Today the leaders of the Eurozone will be meeting once again in a desperate attempt to try and stop the collapse of the euro and prevent a massive default by Greece.

This emergency meeting takes place just a week after the EU leaders made a 12 billion euro loan to Greece to prevent an immediate default on its massive state debts.

This bail-out was immediately derailed by the international ratings agency Standard and Poor’s.

What they objected to was the provision for ‘rolling-over’ the Greek debt, a plan that involved the banks extending their loans to Greece.

This, as far as S&P were concerned, meant the private sector banks facing losses, something intolerable for the banking system.

The contagion from Greece has spread very rapidly over the past seven days; first to Portugal whose credit rating was reduced to ‘junk’ status and, even more seriously for European capitalism, Italy.

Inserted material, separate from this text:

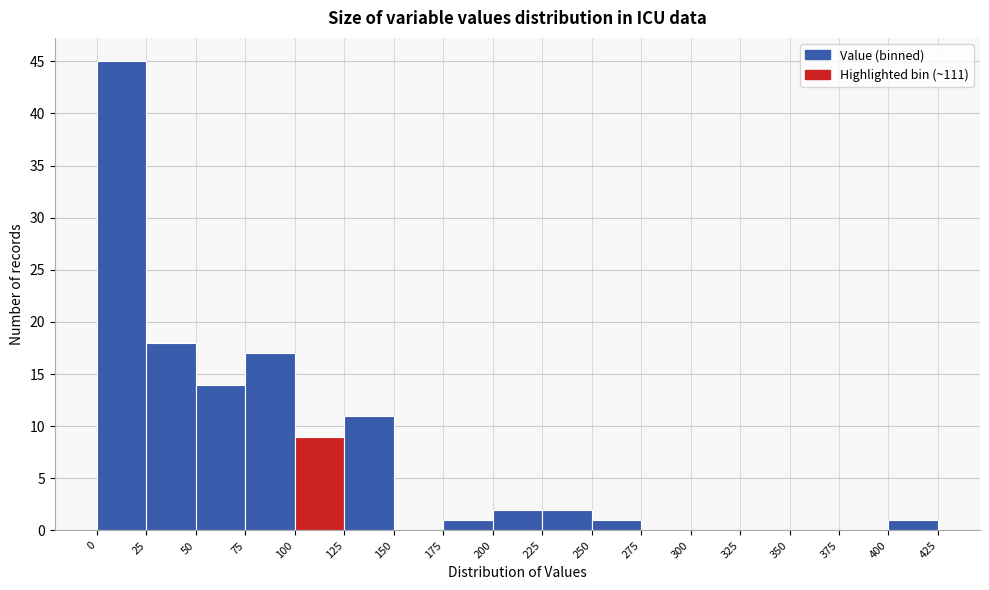

What is the height of the bar covering 225 to 250 on the x-axis? The values are not printed on the chart, so give them approximately, as read against the axis.

2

The news last Friday that Italian prime minister Berlusconi was threatening to sack his finance minister, Giulio Tremonti, caused panic amongst the holders of Italy’s state debt who rightly perceived that the country was at acute risk of default and so demanded much higher returns on their loans.

With Italy having a debt to GDP ratio of 119%, the largest in the Eurozone, it is clear that this massive increase in the cost of state borrowing is pushing Italian capitalism into the same boat as Greece, Portugal and Ireland.

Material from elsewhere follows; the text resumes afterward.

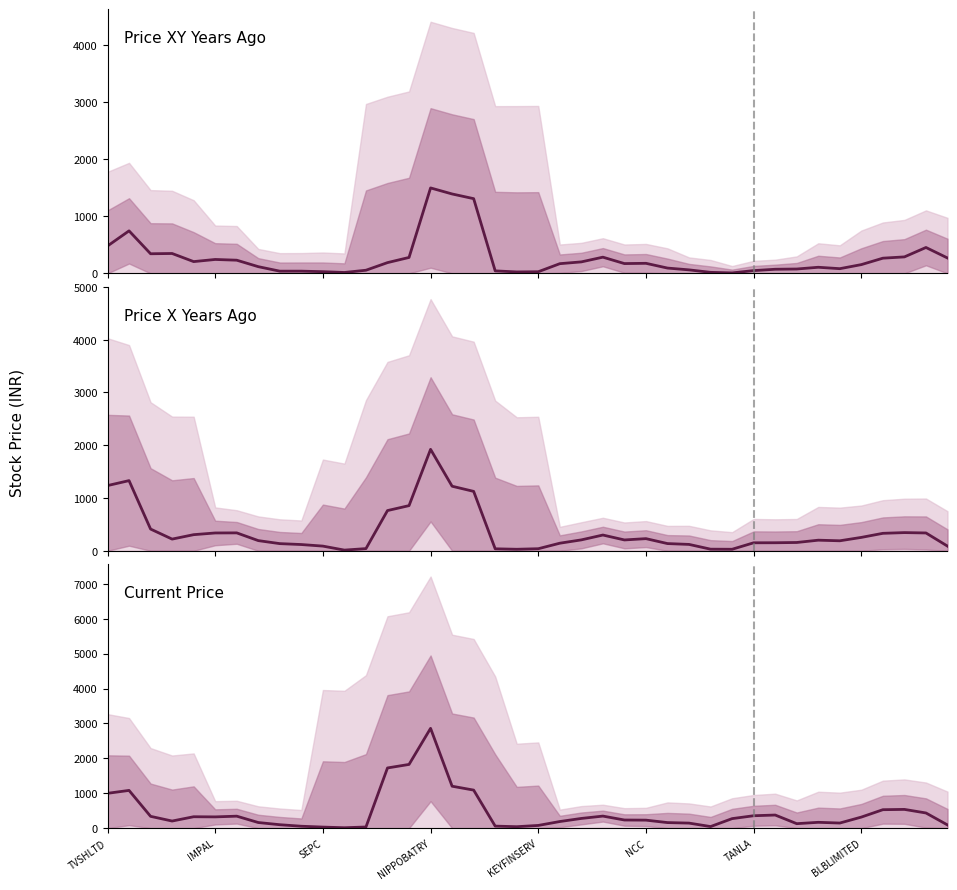

What is the sum of the Price XY Years Ago values at 37 and 20?

316.6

Italy is the third largest economy in Europe and the seventh largest in the world.

A default on its debt would crash the entire economy and banks of Europe and internationally.

In the US, the revolutionary ‘contagion’ of Greece and now the major economies of Europe has spread into the centre of world capitalism.

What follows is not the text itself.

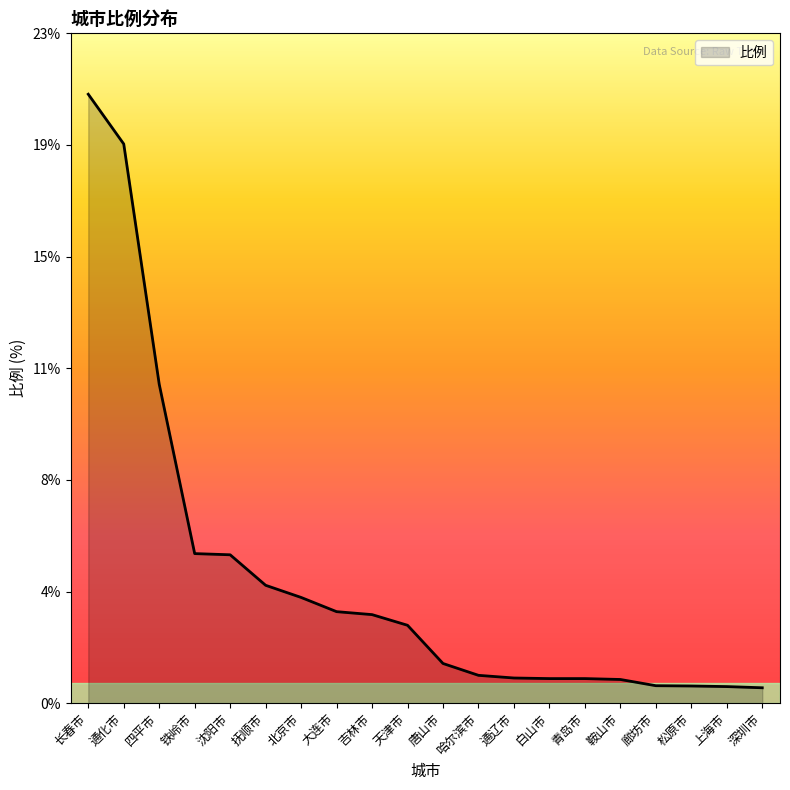

Is this an area chart (filled region under the line)?

Yes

The Republican and Democratic parties are still bickering over president Obama’s demand to raise the US debt from its present level of $14.3 trillion by the deadline of August 2nd. Failure to reach an agreement by that date would see the mighty US capitalist system in default on its federal debt and the country technically and practically plunged into bankruptcy.

While these two bourgeois parties will undoubtedly cobble together an agreement to avoid this, the latest economic indicators show that the US is gripped by an unrelenting collapse of epic proportions.

The latest employment figures from the US show that last month only 18,000 jobs were created in the US, down from 25,000 in May and way down on the 70,000 created between February and April.

These figures have exploded the wildly optimistic talk of an economic recovery in the US.

At the heart of this international crisis of capitalism is the massive capitalist expansion carried out for decades through huge amounts of freely available cheap credit.

The capitalist class, refusing to recognise that credit is simultaneously debt, believed that it had overcome the laws of value and that they could carry on indefinitely printing paper money and producing vast profits, again on paper.

This mad merry-go-round has come to an abrupt halt and now that credit has turned to debt they are demanding that the working class pay.

This crisis cannot be resolved through bail-outs and debt roll-overs. It can only be solved in the struggle between the capitalist class, determined to dump the crisis on the backs of the working class, and the workers and poor masses of the world determined not to be pauperised and starved to keep a bankrupt capitalist system alive.

This revolutionary confrontation between the two classes can only be resolved through the organisation of the world socialist revolution to overthrow this bankrupt capitalist system.